(DOCUMENT SECTION)
In the interim, Dad's not doing so well and Mum's struggling with the burden a bit, I think.  I've booked last minute flights to see them this weekend, even though we're booked to go at Easter.  I've rented a car so they don't have to make trips to the airport and even if all I do is sit quietly with Dad, at least Mum can have a breather and some space.  He's still himself, but there are aspects of him that are changing, from what I'm able to tell over the phone.  I need to see them both, I think. 

In brighter news, how about that cricket world cup semi-final?! Poor old P had tickets to the game -- I wouldn't have otherwise felt sorry for him, but this was during the threat crisis and a very busy period at work, followed a hard weekend of work on the house and stag do for a close friend, at a time when he was dealing with a pregnant, ill wife, his father-in-law's illness and has the pressure of completing the renovation -- I think the stress of the game nearly gave him a heart attack!  The result and the game were thrilling, of course, but when it comes to the wire like that it's stressful.  My heart goes out to the South Africans but we're so excited for the final on Sunday :)  I'm backing the Black Caps - go Kiwis! 

Monday, 23 March 2015

i don't even have a title for this

Just when you think things probably weren't going to get any worse, I was woken from a fever-addled sleep yesterday afternoon to a loud banging on the front door.  It was the contractor we'd hired for the exterior work coming to collect his ladders, which was fine.  What was not so fine was the fact he stole one of our ladders despite my explanation that it wasn't his.  From the moment of his entry onto the property he went ballistic at me over payment of his final invoice, submitted approximately three days beforehand and substantially incorrect.  He threatened and insulted me and wouldn't leave the property when I asked him to.  I cried like a baby, sick, in a dressing gown and nearly six months pregnant.  I called the police about the theft in front of him and he drove off, with my ladder.

What was even worse was waking to an email this morning (sent after 11pm last night) giving us a deadline of 5pm tonight to pay him, or he'd throw paint stripper over the entire house, take a chainsaw to the weatherboards and damage our car.  It included veiled personal threats to our persons and included some of the ugliest personal insults I've ever been subjected to. 

I could detail the history of the correspondence with him but I can't face it, frankly.  You're probably wondering what you're missing; what we did to trigger such a tirade of threats and abuse.  So are we.  I lay awake last night wondering exactly how I could have handled the entire situation better to avoid this, but the conclusion I keep drawing is that I've made every progress payment he's requested, we've paid more than three quarters of the total amount due by way of deposit or progress payment, the work was only completed last week (in his view at least, we are concerned about bubbling paint on the front door but we'll cut our losses I think) and I've been ill over the weekend and we were still discussing the outstanding invoice - not unreasonable not to have paid, I would have thought?  Besides which, even if we were totally in the wrong and were owing a large amount that was overdue, I just can't see how it would possibly have justified a reaction even remotely on the scale of what we received.
(End DOCUMENT SECTION)
(DATA PROVIDED)
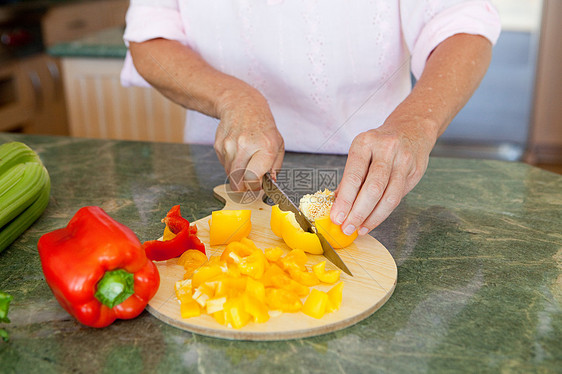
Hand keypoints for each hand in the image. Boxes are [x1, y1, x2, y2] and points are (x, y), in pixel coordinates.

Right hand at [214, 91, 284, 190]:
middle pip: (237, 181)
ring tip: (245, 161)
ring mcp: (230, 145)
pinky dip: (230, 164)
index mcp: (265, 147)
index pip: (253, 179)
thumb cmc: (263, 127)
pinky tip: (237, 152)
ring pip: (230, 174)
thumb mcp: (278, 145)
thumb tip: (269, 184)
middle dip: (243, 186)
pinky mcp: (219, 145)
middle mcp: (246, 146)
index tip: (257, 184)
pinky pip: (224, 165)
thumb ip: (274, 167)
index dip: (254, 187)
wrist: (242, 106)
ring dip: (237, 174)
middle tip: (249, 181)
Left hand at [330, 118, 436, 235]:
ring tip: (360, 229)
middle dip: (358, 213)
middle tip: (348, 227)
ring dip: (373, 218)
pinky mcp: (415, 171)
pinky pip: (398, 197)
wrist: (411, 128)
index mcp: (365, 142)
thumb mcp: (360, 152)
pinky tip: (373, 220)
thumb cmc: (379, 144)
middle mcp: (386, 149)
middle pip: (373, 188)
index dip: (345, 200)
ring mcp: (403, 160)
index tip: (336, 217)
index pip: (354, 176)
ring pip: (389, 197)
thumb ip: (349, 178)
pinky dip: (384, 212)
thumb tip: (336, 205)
(End DATA PROVIDED)
(DATA PROVIDED)
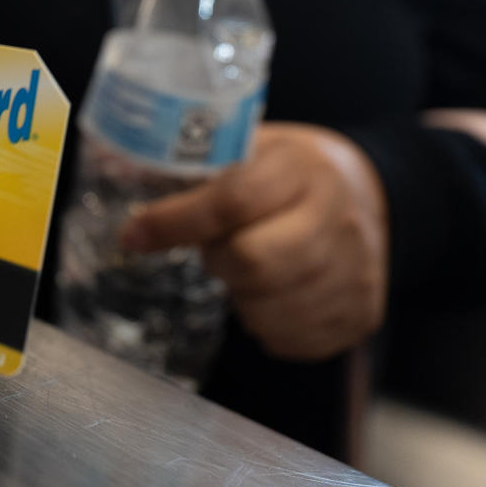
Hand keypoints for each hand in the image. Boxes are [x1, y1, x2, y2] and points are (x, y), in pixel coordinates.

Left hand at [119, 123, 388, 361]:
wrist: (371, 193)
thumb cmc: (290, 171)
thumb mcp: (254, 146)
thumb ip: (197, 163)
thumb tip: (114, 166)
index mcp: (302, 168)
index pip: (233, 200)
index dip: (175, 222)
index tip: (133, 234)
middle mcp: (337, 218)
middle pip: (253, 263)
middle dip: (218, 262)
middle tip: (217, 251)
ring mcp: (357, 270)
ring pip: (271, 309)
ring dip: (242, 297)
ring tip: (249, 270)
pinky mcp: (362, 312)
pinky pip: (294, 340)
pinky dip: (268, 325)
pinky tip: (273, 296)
(End DATA PROVIDED)
(DATA PROVIDED)
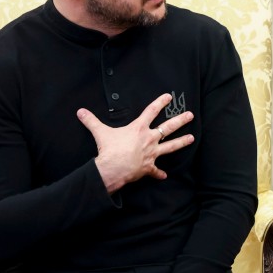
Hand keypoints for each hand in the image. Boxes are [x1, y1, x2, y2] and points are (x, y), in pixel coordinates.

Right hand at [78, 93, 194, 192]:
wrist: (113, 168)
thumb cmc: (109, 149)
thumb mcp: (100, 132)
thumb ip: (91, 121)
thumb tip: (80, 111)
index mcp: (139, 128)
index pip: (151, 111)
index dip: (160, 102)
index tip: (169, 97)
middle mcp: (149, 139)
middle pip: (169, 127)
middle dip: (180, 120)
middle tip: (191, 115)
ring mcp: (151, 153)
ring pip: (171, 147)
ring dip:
(End DATA PROVIDED)
- [ASSIGNMENT]: In the blog post, which team does the writer back in the cricket world cup final? Rely solely on the blog post, not on the records.

- [RESPONSE]: The Black Caps, the Kiwis.